Configure Claude Desktop to use the local MCP server (adjust paths):
```json
{
  "mcpServers": {
    "helix-mcp": {
      "command": "uv",
      "args": [
        "--directory",
        "/absolute/path/to/your/app/folder",
        "run",
        "mcp_server.py"
      ]
    }
  }
}
```

Environment variables:
- `OPENAI_API_KEY`, `GEMINI_API_KEY`, `VOYAGEAI_API_KEY`, `ANTHROPIC_API_KEY` as needed.

MCP tools overview (enabled via `ToolConfig`):
- Traversal: `n_from_type`, `e_from_type`, `out_step`, `out_e_step`, `in_step`, `in_e_step`, `filter_items`
- Search: `search_vector` (requires `embedder`), `search_vector_text` (server-side embedding), `search_keyword`

### Schema
To dynamically create, load, and edit your Helixdb schema, you can use the `Schema` class.
To get started, you can create a `schema` instance and optionally pass in the path to your configs file.
```python
from helix.loader import Schema
schema = Schema()
```

This will either create a new `schema.hx` file if you don't have one, or load the existing one.

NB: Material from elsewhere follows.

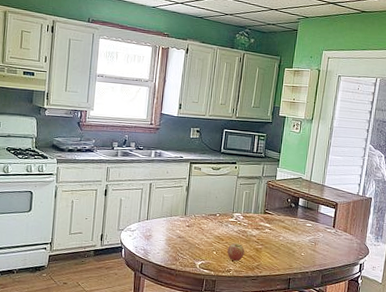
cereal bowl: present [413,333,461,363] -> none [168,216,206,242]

To interact with the schema, you can use various methods, including:
```python
schema.create_node("User", {"name": "String", "age": "U32"})
schema.create_edge("Follows", "User", "User")
schema.create_vector("Vec", {"vec": "Vec32"})
```

To save the schema to your configs folder, you can use the `save` method.
```python
schema.save()
```

### Chunking

Helix uses [Chonkie](https://chonkie.ai/) chunking methods to split text into manageable pieces for processing and embedding:

```python
from helix import Chunk

text = "Your long document text here..."
chunks = Chunk.token_chunk(text)

semantic_chunks = Chunk.semantic_chunk(text)

code_text = "def hello(): print('world')"
code_chunks = Chunk.code_chunk(code_text, language="python")

texts = ["Document 1...", "Document 2...", "Document 3..."]
batch_chunks = Chunk.sentence_chunk(texts)
```

You can find all the different chunking examples inside of [the documentation](https://docs.helix-db.com/features/chunking/helix-chunking).

## Loader
The loader (`helix/loader.py`) currently supports `.parquet`, `.fvecs`, and `.csv` data. Simply pass in the path to your
file or files and the columns you want to process and the loader does the rest for you and is easy to integrate with
your queries

## License
helix-py is licensed under the The AGPL (Affero General Public License).